Economic recovery slow in Parma Heights, critics growing
Parma Heights (Source: WOIO)
Parma Heights (Source: WOIO)

PARMA HEIGHTS, OH (WOIO) - It is a site that at one time was a ray of hope for Parma Heights, the site of the former Church in the Woods.

The site has been sold and the woods cut down to make way for a Senior Care center.

What is frustrating to neighbors is the fact that the trees have remained stacked up on the site since April. The site has become a rallying point for critics of the city and nearby residents who call it unsightly.

Mayor Michael Byrne says the delay isn't because of a lack of action, the trees had to be cut early to avoid EPA problems concerning Indiana brown bats. A similar concern delayed the start of work on the American Greetings site in Westlake a few years ago.

Byrne is keenly aware of his critics saying, "We're trying to do as many things as we can to make sure we keep as many people as possible happy."

For example the footprint of the project was moved away from a creek and homes nearby, groundbreaking on what will be known as Randall Residences is currently set for September.

But other challenges remain. Pearl Road is a vibrant artery through the city, but not as vibrant as it once was. Plaza after plaza has vacant storefronts. Retailers who remain vibrant elsewhere haven't been able to make it in Parma Heights.

Byrne says there is hope, a nearly vacant plaza recently got a new owner.  "The recession hurt, the cut in the local government fund has really hurt," added Mayor Byrne.

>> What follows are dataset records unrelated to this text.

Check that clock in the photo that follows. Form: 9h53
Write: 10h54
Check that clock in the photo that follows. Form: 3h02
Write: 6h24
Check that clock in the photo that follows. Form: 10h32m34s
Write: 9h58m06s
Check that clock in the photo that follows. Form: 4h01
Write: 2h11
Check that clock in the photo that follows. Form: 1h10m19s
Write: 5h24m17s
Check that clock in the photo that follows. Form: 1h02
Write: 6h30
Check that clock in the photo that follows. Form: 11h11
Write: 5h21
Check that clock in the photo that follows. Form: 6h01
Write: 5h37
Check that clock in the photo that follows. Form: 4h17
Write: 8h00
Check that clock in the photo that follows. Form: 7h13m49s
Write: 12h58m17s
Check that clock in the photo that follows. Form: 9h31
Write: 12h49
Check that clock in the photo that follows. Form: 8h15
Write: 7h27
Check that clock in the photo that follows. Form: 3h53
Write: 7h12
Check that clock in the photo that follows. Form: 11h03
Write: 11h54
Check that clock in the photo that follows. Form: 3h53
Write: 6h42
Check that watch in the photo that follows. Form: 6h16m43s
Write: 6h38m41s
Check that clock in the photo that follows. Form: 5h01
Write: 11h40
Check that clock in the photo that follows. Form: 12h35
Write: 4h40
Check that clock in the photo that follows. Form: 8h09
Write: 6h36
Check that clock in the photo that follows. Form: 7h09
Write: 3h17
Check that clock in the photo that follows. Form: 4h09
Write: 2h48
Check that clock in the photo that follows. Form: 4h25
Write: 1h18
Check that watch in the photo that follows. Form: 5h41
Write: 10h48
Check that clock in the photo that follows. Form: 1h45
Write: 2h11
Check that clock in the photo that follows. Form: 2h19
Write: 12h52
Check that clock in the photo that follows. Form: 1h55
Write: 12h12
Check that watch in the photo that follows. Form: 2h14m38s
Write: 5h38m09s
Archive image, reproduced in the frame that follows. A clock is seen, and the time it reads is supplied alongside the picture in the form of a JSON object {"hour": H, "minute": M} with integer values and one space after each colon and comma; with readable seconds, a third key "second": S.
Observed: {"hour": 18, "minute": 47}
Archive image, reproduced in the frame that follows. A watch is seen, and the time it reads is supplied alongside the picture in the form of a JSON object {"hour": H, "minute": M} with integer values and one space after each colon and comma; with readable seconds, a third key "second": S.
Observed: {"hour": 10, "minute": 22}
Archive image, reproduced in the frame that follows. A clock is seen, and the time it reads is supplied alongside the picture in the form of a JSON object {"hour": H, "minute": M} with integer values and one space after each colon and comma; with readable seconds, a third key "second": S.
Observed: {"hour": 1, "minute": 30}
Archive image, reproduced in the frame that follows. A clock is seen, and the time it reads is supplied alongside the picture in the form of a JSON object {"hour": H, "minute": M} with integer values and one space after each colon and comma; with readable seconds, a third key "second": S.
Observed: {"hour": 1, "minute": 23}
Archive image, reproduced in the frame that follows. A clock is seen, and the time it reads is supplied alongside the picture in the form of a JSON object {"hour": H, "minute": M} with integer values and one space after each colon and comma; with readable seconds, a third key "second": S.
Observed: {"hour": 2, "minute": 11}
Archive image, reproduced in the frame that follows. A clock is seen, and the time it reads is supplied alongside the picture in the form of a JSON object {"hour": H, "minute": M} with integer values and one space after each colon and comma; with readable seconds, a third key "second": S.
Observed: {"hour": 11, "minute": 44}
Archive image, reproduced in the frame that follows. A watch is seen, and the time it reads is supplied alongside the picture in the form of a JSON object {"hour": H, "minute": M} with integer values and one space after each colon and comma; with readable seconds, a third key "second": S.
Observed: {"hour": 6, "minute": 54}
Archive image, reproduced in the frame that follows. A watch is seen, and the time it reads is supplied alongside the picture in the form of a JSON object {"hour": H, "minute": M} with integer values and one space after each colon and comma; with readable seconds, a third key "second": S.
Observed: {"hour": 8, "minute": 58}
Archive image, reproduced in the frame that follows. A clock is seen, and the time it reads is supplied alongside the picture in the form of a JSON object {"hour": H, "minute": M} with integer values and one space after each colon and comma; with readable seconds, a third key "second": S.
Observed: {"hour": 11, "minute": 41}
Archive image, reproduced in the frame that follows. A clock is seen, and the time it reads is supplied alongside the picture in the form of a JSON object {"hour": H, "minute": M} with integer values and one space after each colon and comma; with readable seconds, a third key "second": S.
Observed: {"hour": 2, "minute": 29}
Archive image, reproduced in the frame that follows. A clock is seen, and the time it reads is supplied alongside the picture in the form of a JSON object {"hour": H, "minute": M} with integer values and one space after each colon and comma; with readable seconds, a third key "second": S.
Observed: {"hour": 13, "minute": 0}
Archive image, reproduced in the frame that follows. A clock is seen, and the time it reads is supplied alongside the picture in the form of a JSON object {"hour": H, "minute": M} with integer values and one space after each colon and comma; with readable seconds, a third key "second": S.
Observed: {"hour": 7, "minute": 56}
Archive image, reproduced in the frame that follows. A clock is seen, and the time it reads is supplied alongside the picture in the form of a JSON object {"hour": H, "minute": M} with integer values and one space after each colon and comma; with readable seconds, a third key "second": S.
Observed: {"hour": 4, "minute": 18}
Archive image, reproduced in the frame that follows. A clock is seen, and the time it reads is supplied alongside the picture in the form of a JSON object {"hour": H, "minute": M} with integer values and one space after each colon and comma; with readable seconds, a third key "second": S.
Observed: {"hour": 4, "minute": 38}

The most glaring reminder of the way the economy has hit Parma Heights is the Cornerstone Project, now a dusty dirty lot.  Mayor Byrne says a new developer is making new progress in attracting a potential tenant.

He notes the larger issue for the city, "We don't have a diverse tax base you know, it's all on the back of our residents and we're trying to provide the best services we can to them, they really, they're really paying the price."

He observes that with an older population and no direct interstate access, it is a big hurdle to overcome.